Information given Block Start

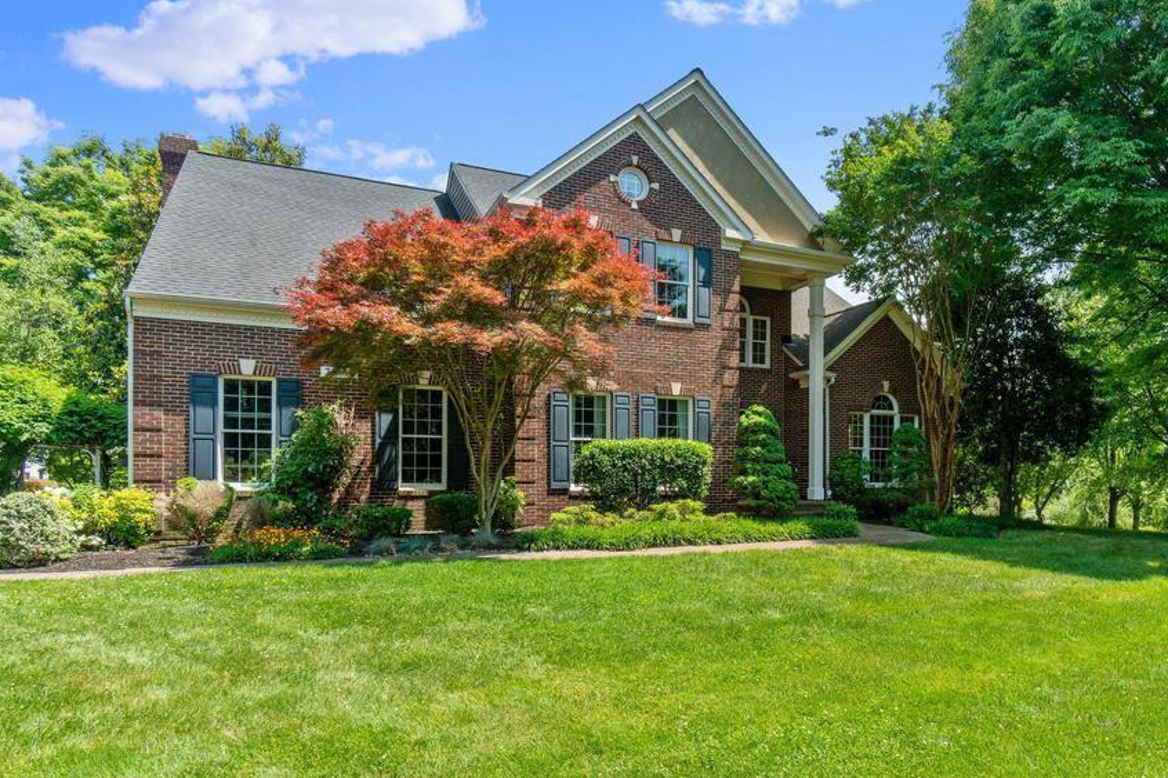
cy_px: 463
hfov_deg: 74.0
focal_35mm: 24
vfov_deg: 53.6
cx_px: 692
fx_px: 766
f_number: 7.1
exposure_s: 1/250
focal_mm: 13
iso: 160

Information given Block End
Information given Block Start

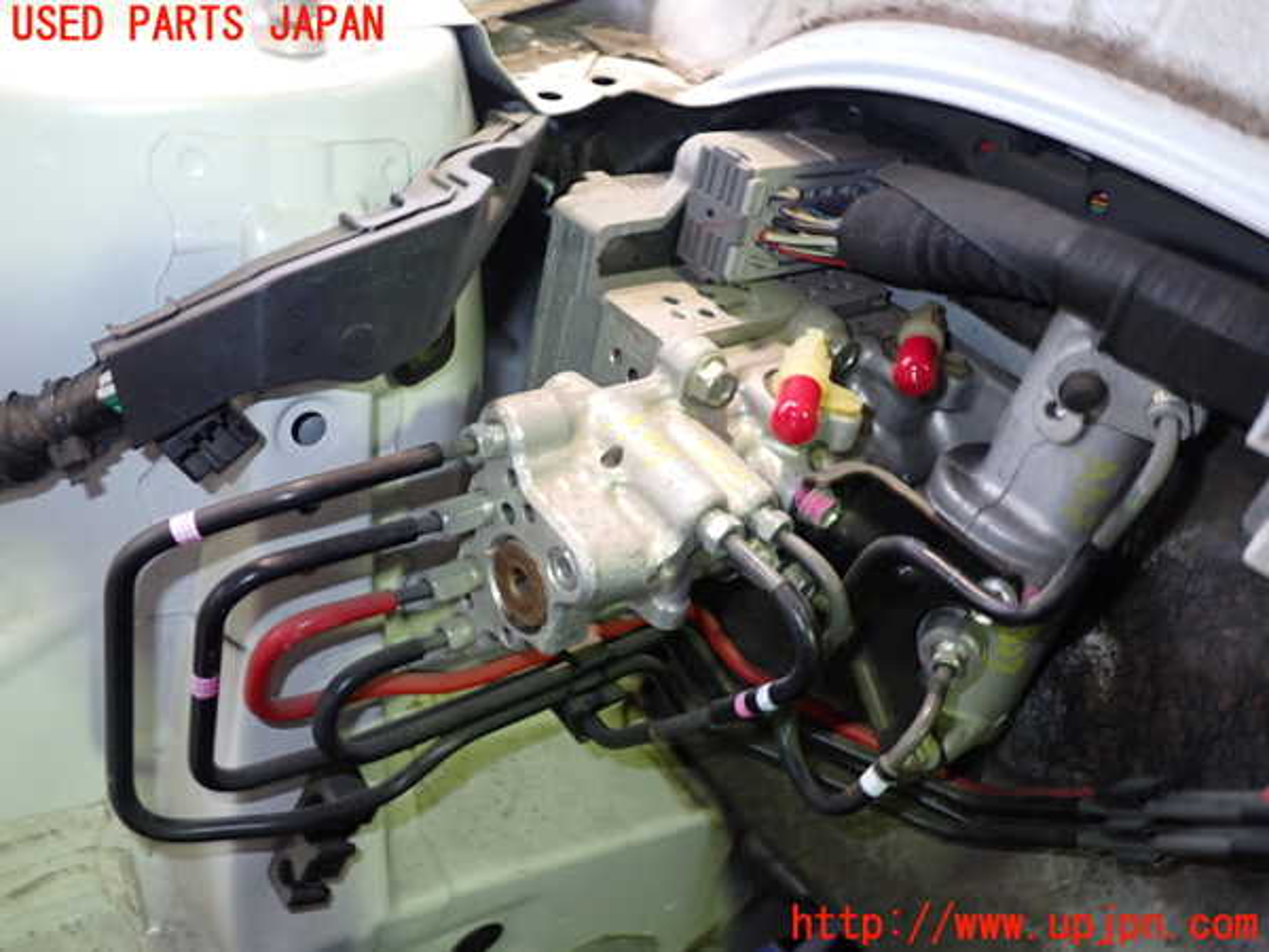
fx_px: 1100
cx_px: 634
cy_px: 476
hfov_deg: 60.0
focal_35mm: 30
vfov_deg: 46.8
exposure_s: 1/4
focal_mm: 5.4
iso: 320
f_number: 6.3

Information given Block End
Information given Block Start

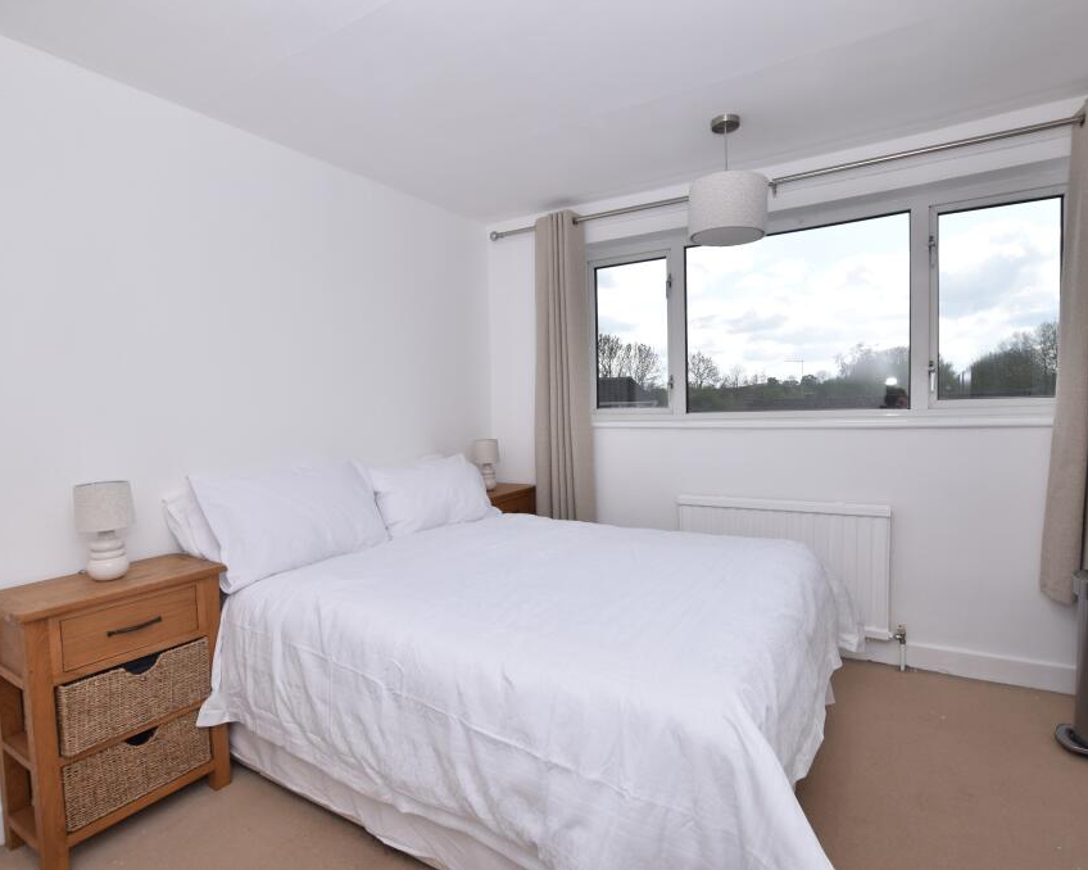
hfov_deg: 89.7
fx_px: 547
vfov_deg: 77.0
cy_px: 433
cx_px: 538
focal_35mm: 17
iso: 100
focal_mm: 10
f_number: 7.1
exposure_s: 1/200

Information given Block End

▶ [Requirement]:
Nothing but the lines above from the one containing "fx_px: 1100" through the one containing "f_number: 6.3" should appear in the answer, each repeated exactly.

▶ [Reply]:
fx_px: 1100
cx_px: 634
cy_px: 476
hfov_deg: 60.0
focal_35mm: 30
vfov_deg: 46.8
exposure_s: 1/4
focal_mm: 5.4
iso: 320
f_number: 6.3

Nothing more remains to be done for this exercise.